Stored data entries:
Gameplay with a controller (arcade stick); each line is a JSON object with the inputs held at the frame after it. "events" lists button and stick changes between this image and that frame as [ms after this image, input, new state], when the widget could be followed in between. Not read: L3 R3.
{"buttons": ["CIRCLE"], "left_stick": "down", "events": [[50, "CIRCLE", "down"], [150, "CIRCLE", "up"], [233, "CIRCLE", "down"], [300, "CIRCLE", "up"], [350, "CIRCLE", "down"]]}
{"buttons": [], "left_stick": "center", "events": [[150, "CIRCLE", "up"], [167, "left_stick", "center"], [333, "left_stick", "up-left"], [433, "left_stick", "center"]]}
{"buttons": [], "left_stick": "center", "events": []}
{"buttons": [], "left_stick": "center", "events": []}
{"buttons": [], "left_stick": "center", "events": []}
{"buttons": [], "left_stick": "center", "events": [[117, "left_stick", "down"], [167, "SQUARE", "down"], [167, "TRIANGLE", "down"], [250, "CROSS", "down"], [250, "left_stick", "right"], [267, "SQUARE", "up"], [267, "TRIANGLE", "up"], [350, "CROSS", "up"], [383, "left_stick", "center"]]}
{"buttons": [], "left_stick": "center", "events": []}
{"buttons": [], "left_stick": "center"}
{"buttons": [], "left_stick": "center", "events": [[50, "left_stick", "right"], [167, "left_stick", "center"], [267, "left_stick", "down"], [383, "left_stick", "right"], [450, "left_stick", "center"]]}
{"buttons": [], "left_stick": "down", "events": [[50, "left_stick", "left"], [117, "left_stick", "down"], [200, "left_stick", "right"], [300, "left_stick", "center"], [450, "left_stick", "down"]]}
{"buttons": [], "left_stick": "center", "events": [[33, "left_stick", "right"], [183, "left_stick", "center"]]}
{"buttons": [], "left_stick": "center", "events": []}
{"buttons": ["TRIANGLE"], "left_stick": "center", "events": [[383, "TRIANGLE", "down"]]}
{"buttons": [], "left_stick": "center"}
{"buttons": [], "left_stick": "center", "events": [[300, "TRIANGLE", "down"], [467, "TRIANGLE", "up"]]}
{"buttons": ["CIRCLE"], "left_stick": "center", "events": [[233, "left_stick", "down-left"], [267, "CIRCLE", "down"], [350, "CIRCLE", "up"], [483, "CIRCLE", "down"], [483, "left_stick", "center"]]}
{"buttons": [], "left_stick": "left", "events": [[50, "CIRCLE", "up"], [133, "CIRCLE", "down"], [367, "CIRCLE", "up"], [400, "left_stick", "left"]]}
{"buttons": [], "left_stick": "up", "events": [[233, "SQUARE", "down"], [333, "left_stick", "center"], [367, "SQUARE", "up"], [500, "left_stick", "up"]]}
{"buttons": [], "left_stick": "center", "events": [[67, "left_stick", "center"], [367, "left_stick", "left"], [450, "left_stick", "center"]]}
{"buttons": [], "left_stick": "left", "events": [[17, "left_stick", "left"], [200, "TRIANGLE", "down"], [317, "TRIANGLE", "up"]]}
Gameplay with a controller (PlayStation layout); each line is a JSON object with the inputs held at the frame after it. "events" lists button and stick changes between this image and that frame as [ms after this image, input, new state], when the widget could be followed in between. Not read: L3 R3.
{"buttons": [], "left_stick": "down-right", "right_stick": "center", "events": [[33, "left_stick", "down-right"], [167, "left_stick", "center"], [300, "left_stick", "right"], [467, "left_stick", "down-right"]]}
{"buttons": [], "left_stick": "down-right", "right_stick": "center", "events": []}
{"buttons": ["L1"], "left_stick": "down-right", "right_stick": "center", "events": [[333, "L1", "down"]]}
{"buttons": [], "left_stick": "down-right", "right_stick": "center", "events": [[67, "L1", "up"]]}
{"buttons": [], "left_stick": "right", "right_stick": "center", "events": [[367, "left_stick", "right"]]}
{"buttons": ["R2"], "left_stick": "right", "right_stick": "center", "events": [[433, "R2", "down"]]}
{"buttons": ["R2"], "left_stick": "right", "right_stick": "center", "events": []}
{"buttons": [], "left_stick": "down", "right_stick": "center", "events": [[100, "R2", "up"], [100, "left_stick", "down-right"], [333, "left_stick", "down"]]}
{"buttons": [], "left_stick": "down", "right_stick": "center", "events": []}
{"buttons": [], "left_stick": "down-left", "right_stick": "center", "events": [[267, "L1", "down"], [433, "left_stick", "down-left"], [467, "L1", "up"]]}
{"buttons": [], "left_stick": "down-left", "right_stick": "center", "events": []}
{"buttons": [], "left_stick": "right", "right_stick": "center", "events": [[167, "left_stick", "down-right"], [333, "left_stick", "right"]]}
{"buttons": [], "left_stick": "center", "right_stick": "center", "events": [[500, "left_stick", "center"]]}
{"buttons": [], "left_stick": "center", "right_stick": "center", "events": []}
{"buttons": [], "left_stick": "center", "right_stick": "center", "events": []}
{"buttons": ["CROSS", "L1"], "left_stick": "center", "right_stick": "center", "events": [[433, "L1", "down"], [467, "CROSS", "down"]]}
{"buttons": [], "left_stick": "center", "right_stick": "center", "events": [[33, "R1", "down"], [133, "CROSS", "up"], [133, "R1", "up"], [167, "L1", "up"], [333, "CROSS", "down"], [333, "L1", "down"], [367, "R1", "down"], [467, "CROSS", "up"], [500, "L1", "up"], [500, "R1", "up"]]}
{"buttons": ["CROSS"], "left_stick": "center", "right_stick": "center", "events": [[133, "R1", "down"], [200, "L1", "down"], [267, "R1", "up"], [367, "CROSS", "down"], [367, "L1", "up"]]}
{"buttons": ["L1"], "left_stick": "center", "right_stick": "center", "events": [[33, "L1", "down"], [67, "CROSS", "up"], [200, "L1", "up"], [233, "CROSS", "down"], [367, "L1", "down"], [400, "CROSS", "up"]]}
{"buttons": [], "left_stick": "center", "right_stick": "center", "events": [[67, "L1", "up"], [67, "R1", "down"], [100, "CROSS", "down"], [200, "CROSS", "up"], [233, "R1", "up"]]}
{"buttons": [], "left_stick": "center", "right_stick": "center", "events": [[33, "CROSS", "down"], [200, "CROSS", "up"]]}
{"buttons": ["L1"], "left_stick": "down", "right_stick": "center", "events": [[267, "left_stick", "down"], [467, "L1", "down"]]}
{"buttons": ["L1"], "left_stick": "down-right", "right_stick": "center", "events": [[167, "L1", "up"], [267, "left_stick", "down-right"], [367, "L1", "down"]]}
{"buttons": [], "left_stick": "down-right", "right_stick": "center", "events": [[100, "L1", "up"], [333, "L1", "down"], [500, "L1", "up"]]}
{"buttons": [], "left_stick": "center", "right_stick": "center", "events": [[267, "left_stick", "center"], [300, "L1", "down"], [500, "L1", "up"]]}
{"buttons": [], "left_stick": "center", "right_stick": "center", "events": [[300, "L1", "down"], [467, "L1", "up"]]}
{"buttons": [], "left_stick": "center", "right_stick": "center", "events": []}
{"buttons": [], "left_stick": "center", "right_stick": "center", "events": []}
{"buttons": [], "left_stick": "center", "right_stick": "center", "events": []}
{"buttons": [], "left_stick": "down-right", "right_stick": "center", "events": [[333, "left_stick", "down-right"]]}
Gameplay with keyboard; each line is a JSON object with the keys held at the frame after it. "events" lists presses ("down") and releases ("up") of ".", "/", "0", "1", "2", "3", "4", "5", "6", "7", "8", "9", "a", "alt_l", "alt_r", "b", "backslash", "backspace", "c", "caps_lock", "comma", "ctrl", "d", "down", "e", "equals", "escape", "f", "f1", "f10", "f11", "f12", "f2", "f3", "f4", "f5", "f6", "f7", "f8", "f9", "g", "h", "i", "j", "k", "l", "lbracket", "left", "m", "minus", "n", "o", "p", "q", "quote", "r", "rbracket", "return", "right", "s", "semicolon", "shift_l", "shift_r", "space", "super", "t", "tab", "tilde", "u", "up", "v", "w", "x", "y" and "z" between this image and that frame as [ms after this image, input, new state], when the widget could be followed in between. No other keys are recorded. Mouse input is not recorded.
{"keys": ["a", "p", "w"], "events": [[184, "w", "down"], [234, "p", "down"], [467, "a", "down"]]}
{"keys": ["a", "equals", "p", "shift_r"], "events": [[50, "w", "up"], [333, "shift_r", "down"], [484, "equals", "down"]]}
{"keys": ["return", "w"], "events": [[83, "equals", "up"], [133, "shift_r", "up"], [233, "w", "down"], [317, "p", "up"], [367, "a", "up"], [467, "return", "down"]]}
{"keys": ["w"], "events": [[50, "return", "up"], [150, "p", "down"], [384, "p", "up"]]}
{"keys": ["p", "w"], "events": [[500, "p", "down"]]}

> Problem description
Scan the data above for the string "changes" and copy each line where it appears.

> Answer space
Gameplay with a controller (arcade stick); each line is a JSON object with the inputs held at the frame after it. "events" lists button and stick changes between this image and that frame as [ms after this image, input, new state], when the widget could be followed in between. Not read: L3 R3.
Gameplay with a controller (PlayStation layout); each line is a JSON object with the inputs held at the frame after it. "events" lists button and stick changes between this image and that frame as [ms after this image, input, new state], when the widget could be followed in between. Not read: L3 R3.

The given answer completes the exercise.